31. Beta thalassemia is a blood disorder that reduces the production of hemoglobin. Hemoglobin is the iron-containing protein in red blood cells that carries oxygen to cells throughout the body. In people with beta thalassemia, low levels of hemoglobin lead to a lack of oxygen in many parts of the body. Affected individuals also have a shortage of red blood cells (anemia), which can cause pale skin, weakness, fatigue, and more serious complications. People with beta thalassemia are at an increased risk of developing abnormal blood clots. • Splice-site mutations occur within genes in the non-coding regions (introns) just next to the coding regions (exons). Before mRNA leaves the nucleus, the introns are removed and the exons are joined together (splicing). A mutation that alters the specific sequence denoting the site at which the splicing of an intron takes place can lead to retention of large segments of intronic DNA by the mRNA, or to entire exons being spliced out of the mRNA. These changes could result in production of a non-functional protein. Can result in beta thalassemia.

32. Chromosome Mutations • Chromosome mutations occur during cell division, both in mitosis or meiosis • can cause a change in either the number or structure of the chromosomes • Deletion • Duplication • Translocation • A mutation to a chromosome usually involves a substantial change to its structure • This type of mutation can be lethal

33. Deletion Deleted area • a segment of a chromosome, and its associated genes, is lost • The effect depends on exactly which sections of DNA are lost and varies from no effect to being fatal

34. Example of Deletion Mutation The name of this syndrome is French for "cry of the cat," referring to the distinctive cry of children with this disorder. • The structure of a chromosome can be altered by: • Deletion resulting in the loss of a segment of the chromosome • Can result in Cri-du-chat syndrome (deletion of part of the short arm of chromosome 5) Another example of a Deletion Mutation effect is ‘Williams Syndrome’
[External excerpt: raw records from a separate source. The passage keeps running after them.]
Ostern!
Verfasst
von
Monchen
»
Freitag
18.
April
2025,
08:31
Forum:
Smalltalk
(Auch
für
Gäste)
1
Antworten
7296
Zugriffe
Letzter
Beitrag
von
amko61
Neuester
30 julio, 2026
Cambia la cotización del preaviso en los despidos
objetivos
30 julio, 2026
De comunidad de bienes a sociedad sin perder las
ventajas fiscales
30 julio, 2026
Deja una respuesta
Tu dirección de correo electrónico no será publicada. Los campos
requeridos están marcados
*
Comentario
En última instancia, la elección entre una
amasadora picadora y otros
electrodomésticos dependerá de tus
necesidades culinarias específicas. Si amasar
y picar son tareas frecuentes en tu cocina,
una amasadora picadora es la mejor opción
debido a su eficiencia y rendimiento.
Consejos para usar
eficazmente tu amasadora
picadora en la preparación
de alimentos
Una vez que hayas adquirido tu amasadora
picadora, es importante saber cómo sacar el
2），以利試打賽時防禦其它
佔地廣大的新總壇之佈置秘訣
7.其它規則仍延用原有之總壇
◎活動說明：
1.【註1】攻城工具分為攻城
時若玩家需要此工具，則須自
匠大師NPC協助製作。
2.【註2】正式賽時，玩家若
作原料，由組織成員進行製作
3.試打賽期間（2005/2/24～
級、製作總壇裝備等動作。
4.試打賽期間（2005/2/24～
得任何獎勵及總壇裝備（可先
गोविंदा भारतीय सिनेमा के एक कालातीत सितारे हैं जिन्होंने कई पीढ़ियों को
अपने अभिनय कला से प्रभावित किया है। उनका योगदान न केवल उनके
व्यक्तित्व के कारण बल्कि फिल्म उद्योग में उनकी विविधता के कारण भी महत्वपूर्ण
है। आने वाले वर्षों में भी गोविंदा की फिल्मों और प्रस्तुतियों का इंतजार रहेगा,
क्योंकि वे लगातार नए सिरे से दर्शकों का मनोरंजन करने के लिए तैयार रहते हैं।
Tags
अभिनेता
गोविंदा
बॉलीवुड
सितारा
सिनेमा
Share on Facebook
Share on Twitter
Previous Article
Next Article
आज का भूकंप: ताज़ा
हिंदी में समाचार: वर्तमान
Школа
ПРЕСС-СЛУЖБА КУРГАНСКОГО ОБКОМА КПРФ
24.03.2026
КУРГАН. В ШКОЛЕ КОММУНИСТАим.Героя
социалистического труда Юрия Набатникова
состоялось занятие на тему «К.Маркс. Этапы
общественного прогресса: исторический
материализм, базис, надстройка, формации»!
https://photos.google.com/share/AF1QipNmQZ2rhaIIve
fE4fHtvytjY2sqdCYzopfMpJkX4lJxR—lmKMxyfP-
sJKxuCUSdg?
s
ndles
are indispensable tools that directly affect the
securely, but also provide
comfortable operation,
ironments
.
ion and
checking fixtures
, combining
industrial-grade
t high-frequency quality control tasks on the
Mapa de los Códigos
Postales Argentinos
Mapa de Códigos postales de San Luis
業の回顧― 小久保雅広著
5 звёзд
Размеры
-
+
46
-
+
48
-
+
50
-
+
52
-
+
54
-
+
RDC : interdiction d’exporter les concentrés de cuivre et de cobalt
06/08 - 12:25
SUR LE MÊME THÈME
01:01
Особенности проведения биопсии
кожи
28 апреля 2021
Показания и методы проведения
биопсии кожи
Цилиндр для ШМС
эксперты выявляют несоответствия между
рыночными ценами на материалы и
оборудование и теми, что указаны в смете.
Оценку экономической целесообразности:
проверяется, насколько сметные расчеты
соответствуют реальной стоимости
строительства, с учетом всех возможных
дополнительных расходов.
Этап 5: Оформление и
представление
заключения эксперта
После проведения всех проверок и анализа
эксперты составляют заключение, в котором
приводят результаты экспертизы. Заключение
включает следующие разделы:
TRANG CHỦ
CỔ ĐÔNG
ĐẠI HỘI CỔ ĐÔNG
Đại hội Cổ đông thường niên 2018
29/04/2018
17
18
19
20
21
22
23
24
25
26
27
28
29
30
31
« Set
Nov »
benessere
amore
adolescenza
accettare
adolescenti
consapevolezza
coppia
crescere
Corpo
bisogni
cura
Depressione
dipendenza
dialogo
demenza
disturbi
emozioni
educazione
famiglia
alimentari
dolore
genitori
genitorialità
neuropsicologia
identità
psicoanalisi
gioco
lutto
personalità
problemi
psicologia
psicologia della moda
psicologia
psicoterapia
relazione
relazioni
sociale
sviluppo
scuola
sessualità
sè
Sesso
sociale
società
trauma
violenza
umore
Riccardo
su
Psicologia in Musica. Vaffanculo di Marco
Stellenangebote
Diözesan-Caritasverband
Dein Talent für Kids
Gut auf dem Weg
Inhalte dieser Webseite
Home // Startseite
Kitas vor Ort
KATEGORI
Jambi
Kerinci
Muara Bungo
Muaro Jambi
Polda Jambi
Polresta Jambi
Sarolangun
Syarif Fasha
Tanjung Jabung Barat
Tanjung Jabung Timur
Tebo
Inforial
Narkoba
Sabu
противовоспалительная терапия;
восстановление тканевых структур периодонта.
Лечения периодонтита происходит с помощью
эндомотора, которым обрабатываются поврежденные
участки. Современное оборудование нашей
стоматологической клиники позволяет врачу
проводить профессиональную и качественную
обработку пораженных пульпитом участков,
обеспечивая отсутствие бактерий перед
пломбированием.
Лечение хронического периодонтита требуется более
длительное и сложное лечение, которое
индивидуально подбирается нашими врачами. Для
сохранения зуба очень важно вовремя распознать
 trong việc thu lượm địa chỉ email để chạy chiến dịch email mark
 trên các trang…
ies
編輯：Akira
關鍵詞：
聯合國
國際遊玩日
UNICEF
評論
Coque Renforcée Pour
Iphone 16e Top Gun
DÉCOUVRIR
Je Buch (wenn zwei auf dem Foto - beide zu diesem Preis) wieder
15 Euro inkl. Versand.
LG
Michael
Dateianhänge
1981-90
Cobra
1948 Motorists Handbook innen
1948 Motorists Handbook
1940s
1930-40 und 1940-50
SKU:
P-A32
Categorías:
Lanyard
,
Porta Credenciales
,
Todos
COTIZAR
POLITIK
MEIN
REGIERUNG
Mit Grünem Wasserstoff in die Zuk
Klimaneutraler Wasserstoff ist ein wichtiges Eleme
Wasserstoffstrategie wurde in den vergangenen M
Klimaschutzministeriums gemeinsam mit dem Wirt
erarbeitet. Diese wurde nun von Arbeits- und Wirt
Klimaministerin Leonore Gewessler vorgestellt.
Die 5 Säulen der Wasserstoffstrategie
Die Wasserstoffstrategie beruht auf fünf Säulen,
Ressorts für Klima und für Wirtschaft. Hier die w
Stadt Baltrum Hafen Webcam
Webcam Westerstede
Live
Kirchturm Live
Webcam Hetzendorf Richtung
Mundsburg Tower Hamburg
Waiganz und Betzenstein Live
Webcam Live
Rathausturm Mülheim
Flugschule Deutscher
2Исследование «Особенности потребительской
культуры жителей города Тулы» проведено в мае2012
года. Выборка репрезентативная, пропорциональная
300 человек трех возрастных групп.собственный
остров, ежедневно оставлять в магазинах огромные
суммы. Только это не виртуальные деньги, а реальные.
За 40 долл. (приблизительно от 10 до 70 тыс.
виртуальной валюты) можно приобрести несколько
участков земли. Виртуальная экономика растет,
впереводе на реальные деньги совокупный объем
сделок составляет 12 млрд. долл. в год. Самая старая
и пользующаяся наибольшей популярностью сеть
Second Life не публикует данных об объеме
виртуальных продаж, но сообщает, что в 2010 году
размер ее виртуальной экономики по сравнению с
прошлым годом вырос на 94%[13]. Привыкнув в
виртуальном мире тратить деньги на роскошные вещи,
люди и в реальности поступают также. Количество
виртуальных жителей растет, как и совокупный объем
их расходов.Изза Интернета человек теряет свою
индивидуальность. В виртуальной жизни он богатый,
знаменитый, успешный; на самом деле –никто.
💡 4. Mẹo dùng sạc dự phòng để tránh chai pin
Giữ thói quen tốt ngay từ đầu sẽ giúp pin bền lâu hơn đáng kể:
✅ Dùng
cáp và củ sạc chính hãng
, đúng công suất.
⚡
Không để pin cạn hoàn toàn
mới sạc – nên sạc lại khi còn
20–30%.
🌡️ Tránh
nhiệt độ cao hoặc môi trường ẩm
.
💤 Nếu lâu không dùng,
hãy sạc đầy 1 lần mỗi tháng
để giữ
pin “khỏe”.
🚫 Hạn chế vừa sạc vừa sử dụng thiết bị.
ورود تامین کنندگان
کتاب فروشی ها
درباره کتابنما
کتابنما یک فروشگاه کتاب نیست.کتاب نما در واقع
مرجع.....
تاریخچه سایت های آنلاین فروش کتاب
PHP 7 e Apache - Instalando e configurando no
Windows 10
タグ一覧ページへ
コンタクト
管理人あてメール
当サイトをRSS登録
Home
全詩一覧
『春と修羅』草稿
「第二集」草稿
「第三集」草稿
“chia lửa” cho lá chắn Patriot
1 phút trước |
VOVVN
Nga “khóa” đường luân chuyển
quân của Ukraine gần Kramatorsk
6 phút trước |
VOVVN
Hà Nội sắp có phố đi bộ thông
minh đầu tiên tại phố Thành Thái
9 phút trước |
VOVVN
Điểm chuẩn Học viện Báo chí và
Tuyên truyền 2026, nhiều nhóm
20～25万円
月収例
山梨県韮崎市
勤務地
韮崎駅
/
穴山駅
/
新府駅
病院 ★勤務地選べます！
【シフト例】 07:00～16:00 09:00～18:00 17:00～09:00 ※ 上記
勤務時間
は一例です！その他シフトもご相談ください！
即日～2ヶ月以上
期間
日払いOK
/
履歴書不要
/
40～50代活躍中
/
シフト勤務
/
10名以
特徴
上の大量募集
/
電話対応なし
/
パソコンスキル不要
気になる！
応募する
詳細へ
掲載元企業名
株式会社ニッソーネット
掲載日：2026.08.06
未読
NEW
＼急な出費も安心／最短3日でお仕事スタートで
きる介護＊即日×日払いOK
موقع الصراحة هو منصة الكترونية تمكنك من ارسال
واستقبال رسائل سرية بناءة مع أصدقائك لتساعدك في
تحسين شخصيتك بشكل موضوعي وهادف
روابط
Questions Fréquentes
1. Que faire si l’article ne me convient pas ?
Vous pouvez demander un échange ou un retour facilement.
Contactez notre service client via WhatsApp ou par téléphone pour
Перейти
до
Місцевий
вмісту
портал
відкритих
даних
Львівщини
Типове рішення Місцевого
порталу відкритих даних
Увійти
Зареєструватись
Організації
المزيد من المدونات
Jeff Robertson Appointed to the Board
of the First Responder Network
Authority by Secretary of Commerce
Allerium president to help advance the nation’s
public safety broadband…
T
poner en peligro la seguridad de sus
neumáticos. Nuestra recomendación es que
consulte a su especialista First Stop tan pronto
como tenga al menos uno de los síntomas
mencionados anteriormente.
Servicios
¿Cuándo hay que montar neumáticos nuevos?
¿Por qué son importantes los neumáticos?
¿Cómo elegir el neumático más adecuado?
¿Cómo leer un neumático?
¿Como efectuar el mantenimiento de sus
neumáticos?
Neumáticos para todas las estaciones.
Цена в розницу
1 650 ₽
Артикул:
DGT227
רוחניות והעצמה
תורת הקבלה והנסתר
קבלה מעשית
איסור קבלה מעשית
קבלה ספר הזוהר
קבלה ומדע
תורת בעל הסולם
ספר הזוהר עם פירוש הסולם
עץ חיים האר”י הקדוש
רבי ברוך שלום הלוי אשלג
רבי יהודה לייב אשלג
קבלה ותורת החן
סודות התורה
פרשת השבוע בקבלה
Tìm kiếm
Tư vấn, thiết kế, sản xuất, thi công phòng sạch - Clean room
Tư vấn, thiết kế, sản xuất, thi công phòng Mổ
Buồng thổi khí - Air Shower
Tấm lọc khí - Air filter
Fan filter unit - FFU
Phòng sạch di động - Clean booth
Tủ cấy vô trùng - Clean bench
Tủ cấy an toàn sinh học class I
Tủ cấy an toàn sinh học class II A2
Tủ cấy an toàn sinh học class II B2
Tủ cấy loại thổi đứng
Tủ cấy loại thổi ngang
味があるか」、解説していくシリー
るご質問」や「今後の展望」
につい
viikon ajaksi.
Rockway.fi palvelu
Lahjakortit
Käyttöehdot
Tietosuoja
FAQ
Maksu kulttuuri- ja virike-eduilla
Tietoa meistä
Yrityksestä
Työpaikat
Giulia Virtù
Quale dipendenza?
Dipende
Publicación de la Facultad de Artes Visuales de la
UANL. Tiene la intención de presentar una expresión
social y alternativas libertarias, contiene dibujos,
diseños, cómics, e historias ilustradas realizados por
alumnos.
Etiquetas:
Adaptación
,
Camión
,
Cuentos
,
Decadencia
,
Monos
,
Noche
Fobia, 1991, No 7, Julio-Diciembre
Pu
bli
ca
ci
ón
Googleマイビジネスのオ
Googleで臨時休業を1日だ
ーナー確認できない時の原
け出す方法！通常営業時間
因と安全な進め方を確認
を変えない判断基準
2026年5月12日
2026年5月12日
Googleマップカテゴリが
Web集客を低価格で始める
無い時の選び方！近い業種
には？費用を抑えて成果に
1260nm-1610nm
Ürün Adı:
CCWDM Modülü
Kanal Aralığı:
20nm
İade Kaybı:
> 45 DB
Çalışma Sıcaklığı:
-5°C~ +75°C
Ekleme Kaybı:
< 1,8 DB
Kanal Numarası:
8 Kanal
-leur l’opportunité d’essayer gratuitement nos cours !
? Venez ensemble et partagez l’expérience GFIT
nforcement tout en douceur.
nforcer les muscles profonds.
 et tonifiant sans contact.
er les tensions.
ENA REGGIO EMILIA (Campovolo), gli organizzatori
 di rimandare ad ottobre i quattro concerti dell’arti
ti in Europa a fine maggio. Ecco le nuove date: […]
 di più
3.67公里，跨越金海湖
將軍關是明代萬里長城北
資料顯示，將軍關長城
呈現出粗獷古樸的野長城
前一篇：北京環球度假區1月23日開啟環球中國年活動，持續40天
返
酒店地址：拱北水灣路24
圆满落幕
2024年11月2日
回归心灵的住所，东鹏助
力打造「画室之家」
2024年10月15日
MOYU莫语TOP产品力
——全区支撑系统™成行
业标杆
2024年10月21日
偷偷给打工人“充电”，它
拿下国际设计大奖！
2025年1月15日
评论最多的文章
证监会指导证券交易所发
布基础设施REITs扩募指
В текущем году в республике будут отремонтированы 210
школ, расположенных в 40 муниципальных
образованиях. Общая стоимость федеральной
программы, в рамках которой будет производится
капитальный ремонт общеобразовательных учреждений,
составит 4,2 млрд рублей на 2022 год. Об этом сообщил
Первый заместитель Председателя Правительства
35. Duplication • The repeat of a segment of a chromosome • Extra genetic material is present as genes are repeated on the same chromosome • Can cause detrimental effects e.g. Cancer

36. Translocation • Segments of 2 (or more) chromosomes are exchanged • Or an entire chromosome is attached to another • E.g. chronic myeloid leukaemia Part of chromosome 22 has been translocated to chromosome 9

37. This karyotype is from a woman with 45 chromosomes and a translocation between chromosomes 13 and 14 No abnormal symptoms detected!

38. Chronic myeloid leukaemia translocation (9;22) • Chronic myeloid leukaemia (CML) is a cancer of blood-forming cells in the bone marrow. Abnormal cells gradually fill the bone marrow and spill into the bloodstream. The disease typically develops very slowly and symptoms such as anaemia, bleeding problems or infections may not occur for years after the disease starts. 46,XYt(9;22) 46,XYt(9;22)

39. Familial Down’s syndrome • The vast majority of Down’s syndrome cases results from an extra copy of chromosome 21, however in about 5% of cases one parent has the majority of chromosome 21 translocated to chromosome 14 resulting in Familial Down’s syndrome

40. Chromosome mutations overview:

41. Mutations- you should know • Mutations result in no protein or a faulty protein being expressed. • Single gene mutations involve the alteration of a DNA nucleotide sequence as a result of the substitution, insertion or deletion of nucleotides. • Single-nucleotide substitutions include: missense, nonsense and splice-site mutations. • Nucleotide insertions or deletions result in frame-shift mutations or an expansion of a nucleotide sequence repeat. • The effect of these mutations on the structure and function of the protein synthesised and the resulting effects on health. • Chromosome structure mutations – deletion; duplication; translocation. • The substantial changes in chromosome mutations often make them lethal.